In many parts of the Middle East, Latin America, Africa and southern Europe, people are far more comfortable with physical contact than most Americans are, especially in a medical setting. One Latin American physician who had been practicing in this country for years without incident, hugged a female patient who he thought needed comforting. Having done the same thing many times before, he was astonished when the woman claimed that he touched her breast and filed a complaint.

In another case, a Middle Eastern surgeon had routinely hugged nurses he worked with as a way of saying thank you. When he began practicing in the U.S., many of his coworkers tolerated his expressions of gratitude. But several female nurses felt uncomfortable and resisted what they considered improper touching. When the surgeon continued the practice, apparently oblivious to their discomfort, they filed charges.

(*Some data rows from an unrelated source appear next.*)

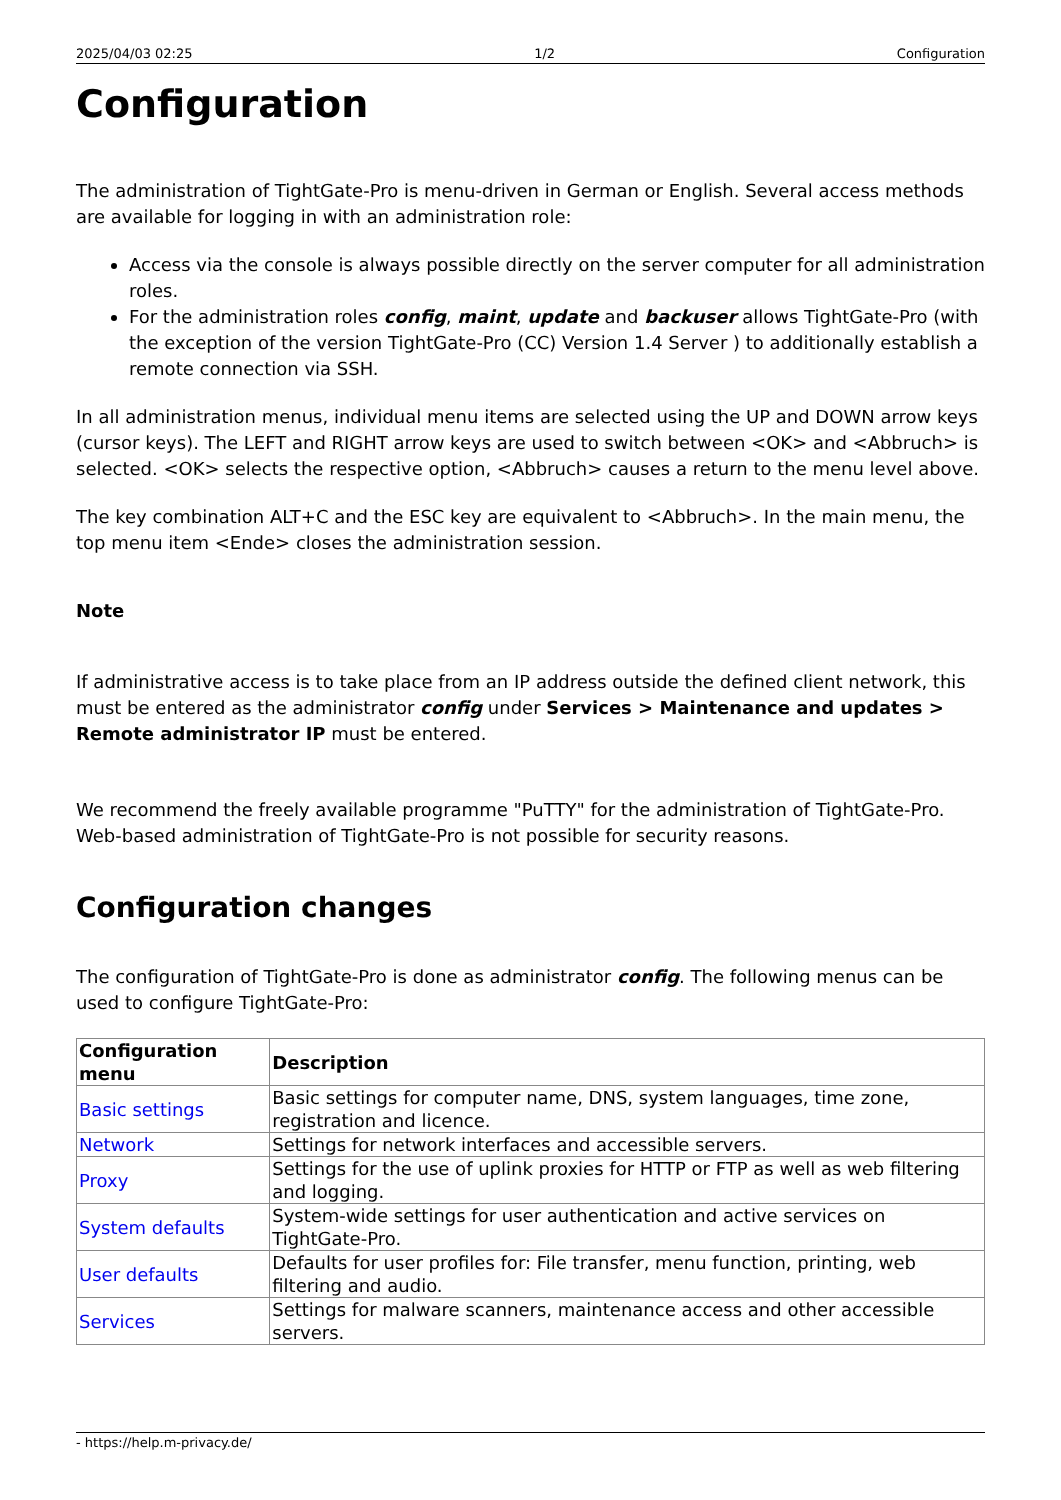2025/04/03 02:25 1/2 Configuration
Configuration
The administration of TightGate-Pro is menu-driven in German or English. Several access methods are available for logging in with an administration role:
Access via the console is always possible directly on the server computer for all administration roles.
For the administration roles config, maint, update and backuser allows TightGate-Pro (with the exception of the version TightGate-Pro (CC) Version 1.4 Server ) to additionally establish a remote connection via SSH.
In all administration menus, individual menu items are selected using the UP and DOWN arrow keys (cursor keys). The LEFT and RIGHT arrow keys are used to switch between <OK> and <Abbruch> is selected. <OK> selects the respective option, <Abbruch> causes a return to the menu level above.
The key combination ALT+C and the ESC key are equivalent to <Abbruch>. In the main menu, the top menu item <Ende> closes the administration session.
Note
If administrative access is to take place from an IP address outside the defined client network, this must be entered as the administrator config under Services > Maintenance and updates > Remote administrator IP must be entered.
We recommend the freely available programme "PuTTY" for the administration of TightGate-Pro. Web-based administration of TightGate-Pro is not possible for security reasons.
Configuration changes
The configuration of TightGate-Pro is done as administrator config. The following menus can be used to configure TightGate-Pro:
| Configuration menu | Description |
| --- | --- |
| Basic settings | Basic settings for computer name, DNS, system languages, time zone, registration and licence. |
| Network | Settings for network interfaces and accessible servers. |
| Proxy | Settings for the use of uplink proxies for HTTP or FTP as well as web filtering and logging. |
| System defaults | System-wide settings for user authentication and active services on TightGate-Pro. |
| User defaults | Defaults for user profiles for: File transfer, menu function, printing, web filtering and audio. |
| Services | Settings for malware scanners, maintenance access and other accessible servers. |
- https://help.m-privacy.de/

The situation is reversed when U.S.-born doctors treat patients from cultures where physical contact between men and women is less tolerated than it is here. More than one religion forbids contact between members of the opposite sex who are not related. One physician failed to take this cultural sensitivity seriously enough. When a female patient’s husband failed to accompany her as he had for every previous appointment, the physician tried to conduct the exam as usual. The woman was both offended and frightened and filed a complaint.

2. Blurring personal and professional boundaries

While American patients generally understand that there are legitimate medical reasons for a doctor to ask about specific aspects of their personal lives, they resent any intrusion that seems to cross the line. Where that line is, however, is often culturally determined. One physician was accustomed to discussing matters of faith with patients in her home country. Both she and her patients felt that their spiritual and physical health were intimately related. But once the doctor started practicing in the U.S., where most people view religion as intensely personal, her patients took offense and filed charges when she asked what they considered intrusive questions about their religious beliefs.

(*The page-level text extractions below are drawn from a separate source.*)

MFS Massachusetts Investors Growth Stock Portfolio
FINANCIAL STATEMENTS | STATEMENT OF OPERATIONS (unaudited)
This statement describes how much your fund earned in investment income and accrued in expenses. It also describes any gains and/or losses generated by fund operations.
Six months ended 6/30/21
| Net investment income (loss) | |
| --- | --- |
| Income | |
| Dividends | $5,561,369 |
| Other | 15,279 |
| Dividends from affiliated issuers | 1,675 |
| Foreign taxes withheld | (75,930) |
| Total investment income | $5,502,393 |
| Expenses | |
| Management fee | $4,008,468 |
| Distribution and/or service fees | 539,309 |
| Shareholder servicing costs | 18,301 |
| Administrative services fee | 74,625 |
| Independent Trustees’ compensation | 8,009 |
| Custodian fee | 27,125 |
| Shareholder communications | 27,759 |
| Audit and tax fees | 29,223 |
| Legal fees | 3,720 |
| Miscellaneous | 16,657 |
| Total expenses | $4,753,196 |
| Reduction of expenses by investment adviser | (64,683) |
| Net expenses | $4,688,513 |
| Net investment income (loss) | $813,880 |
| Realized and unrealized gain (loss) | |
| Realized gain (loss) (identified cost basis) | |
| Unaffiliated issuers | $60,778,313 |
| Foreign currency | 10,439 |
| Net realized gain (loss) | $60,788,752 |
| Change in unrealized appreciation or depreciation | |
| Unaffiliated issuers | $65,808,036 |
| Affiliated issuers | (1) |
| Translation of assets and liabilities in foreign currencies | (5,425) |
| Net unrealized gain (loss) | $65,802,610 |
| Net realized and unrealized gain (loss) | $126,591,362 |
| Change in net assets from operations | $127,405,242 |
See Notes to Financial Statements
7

Other physicians new to this country treat virtually all their patients, especially those from their own culture, as if they were relatives. Whether they are members of a close-knit Hispanic neighborhood or a first-generation Korean community, these doctors tend to have trouble saying no to people they regard as brothers and sisters. Rather than risk seeming rude, doctors in such situations have loaned patients large sums of money, put them up in their homes, accepted gifts and offered them employment—all against the explicit policies of the office they worked in.

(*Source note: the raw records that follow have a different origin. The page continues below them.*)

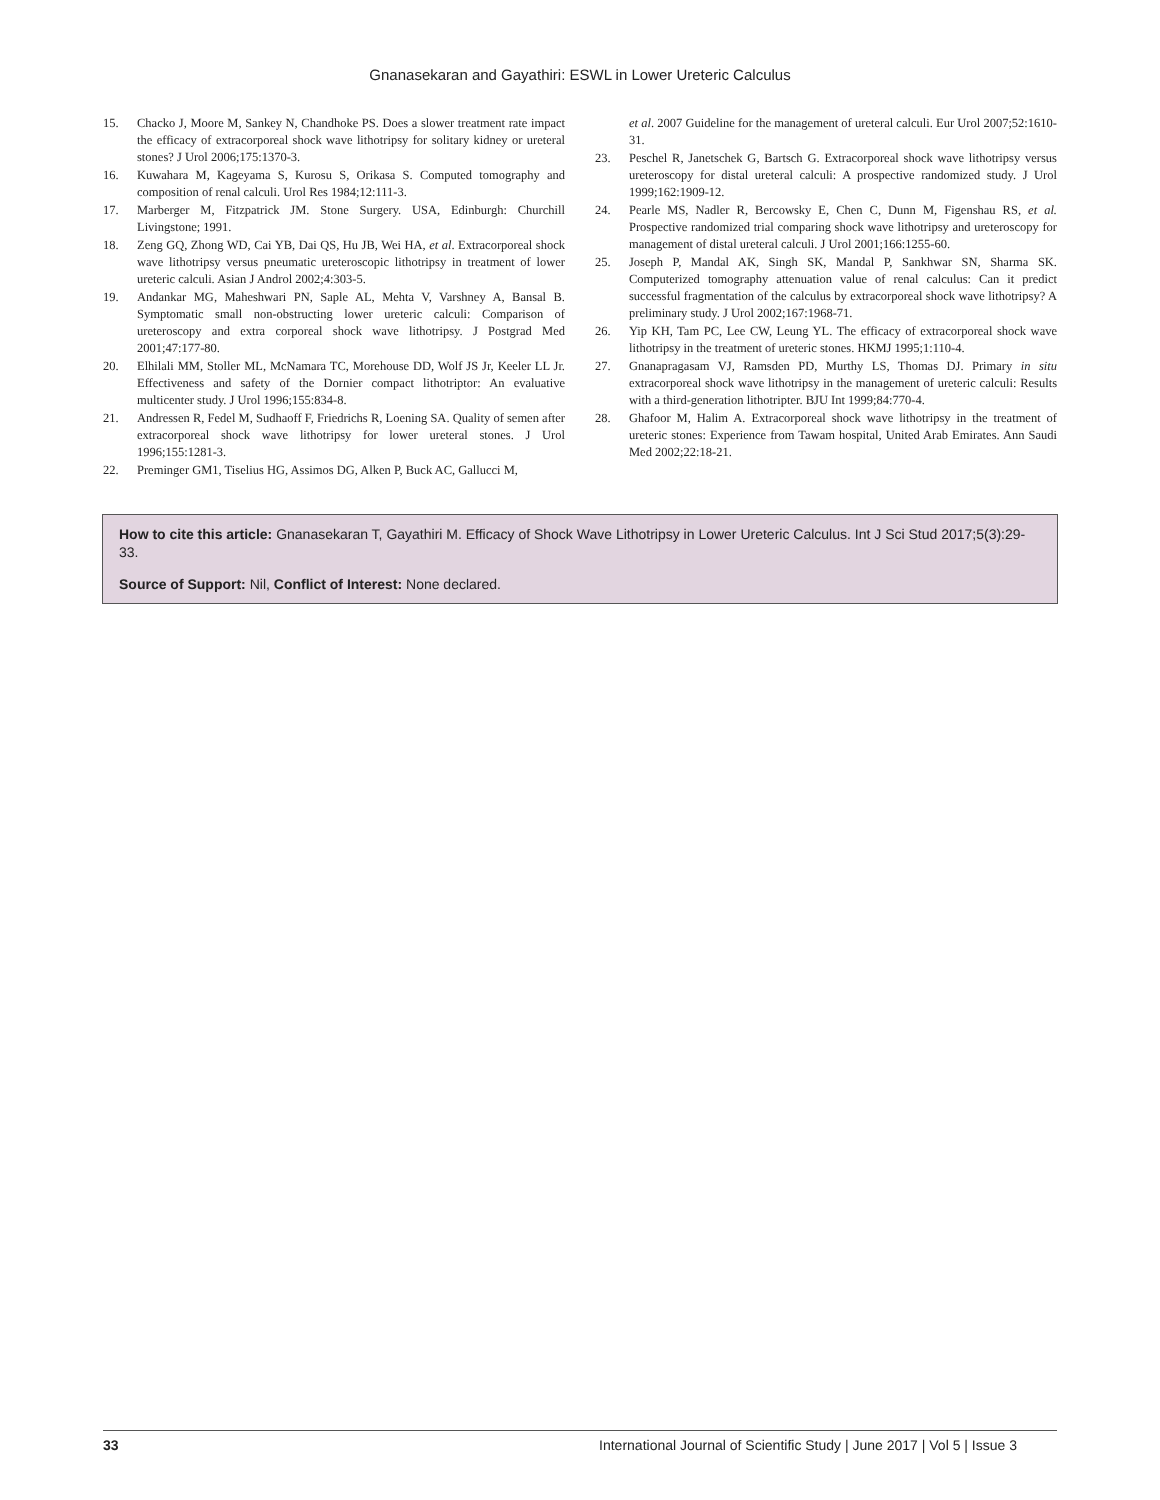Gnanasekaran and Gayathiri: ESWL in Lower Ureteric Calculus
15. Chacko J, Moore M, Sankey N, Chandhoke PS. Does a slower treatment rate impact the efficacy of extracorporeal shock wave lithotripsy for solitary kidney or ureteral stones? J Urol 2006;175:1370-3.
16. Kuwahara M, Kageyama S, Kurosu S, Orikasa S. Computed tomography and composition of renal calculi. Urol Res 1984;12:111-3.
17. Marberger M, Fitzpatrick JM. Stone Surgery. USA, Edinburgh: Churchill Livingstone; 1991.
18. Zeng GQ, Zhong WD, Cai YB, Dai QS, Hu JB, Wei HA, et al. Extracorporeal shock wave lithotripsy versus pneumatic ureteroscopic lithotripsy in treatment of lower ureteric calculi. Asian J Androl 2002;4:303-5.
19. Andankar MG, Maheshwari PN, Saple AL, Mehta V, Varshney A, Bansal B. Symptomatic small non-obstructing lower ureteric calculi: Comparison of ureteroscopy and extra corporeal shock wave lithotripsy. J Postgrad Med 2001;47:177-80.
20. Elhilali MM, Stoller ML, McNamara TC, Morehouse DD, Wolf JS Jr, Keeler LL Jr. Effectiveness and safety of the Dornier compact lithotriptor: An evaluative multicenter study. J Urol 1996;155:834-8.
21. Andressen R, Fedel M, Sudhaoff F, Friedrichs R, Loening SA. Quality of semen after extracorporeal shock wave lithotripsy for lower ureteral stones. J Urol 1996;155:1281-3.
22. Preminger GM1, Tiselius HG, Assimos DG, Alken P, Buck AC, Gallucci M,
et al. 2007 Guideline for the management of ureteral calculi. Eur Urol 2007;52:1610-31.
23. Peschel R, Janetschek G, Bartsch G. Extracorporeal shock wave lithotripsy versus ureteroscopy for distal ureteral calculi: A prospective randomized study. J Urol 1999;162:1909-12.
24. Pearle MS, Nadler R, Bercowsky E, Chen C, Dunn M, Figenshau RS, et al. Prospective randomized trial comparing shock wave lithotripsy and ureteroscopy for management of distal ureteral calculi. J Urol 2001;166:1255-60.
25. Joseph P, Mandal AK, Singh SK, Mandal P, Sankhwar SN, Sharma SK. Computerized tomography attenuation value of renal calculus: Can it predict successful fragmentation of the calculus by extracorporeal shock wave lithotripsy? A preliminary study. J Urol 2002;167:1968-71.
26. Yip KH, Tam PC, Lee CW, Leung YL. The efficacy of extracorporeal shock wave lithotripsy in the treatment of ureteric stones. HKMJ 1995;1:110-4.
27. Gnanapragasam VJ, Ramsden PD, Murthy LS, Thomas DJ. Primary in situ extracorporeal shock wave lithotripsy in the management of ureteric calculi: Results with a third-generation lithotripter. BJU Int 1999;84:770-4.
28. Ghafoor M, Halim A. Extracorporeal shock wave lithotripsy in the treatment of ureteric stones: Experience from Tawam hospital, United Arab Emirates. Ann Saudi Med 2002;22:18-21.
How to cite this article: Gnanasekaran T, Gayathiri M. Efficacy of Shock Wave Lithotripsy in Lower Ureteric Calculus. Int J Sci Stud 2017;5(3):29-33.
Source of Support: Nil, Conflict of Interest: None declared.
33 International Journal of Scientific Study | June 2017 | Vol 5 | Issue 3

3. Confusing collaboration with insubordination

Fifty years ago patients and staff in this country were expected to accept the authority of physicians and to follow their instructions without question. Today, patients often come to appointments with information they have gathered online, ready to participate in any decisions about their care. And staff are generally encouraged to voice concerns and share opinions.

Doctors trained in a more hierarchical society often react to this collaborative culture much as a physician from 1950 would: they are outraged. They feel disrespected by patients who ask questions and raise concerns, and sometimes react angrily to what they consider a lack of appropriate deference. The problem can be even more pronounced in dealings with colleagues—nurses and other medical professionals—whom these doctors tend to treat dismissively, if not with overt hostility. Needless to say, such behavior leads to complaints and often to disciplinary action.


With the recent furor over immigration, many leaders in the field of health care have recently pointed out how valuable foreign-born physicians are to this country. Immigration policies alone are not enough however. As both the patient population in the U.S. and the medical profession grow more diverse, more needs to be done to help health care providers gain the cultural competency they need to be effective and successful.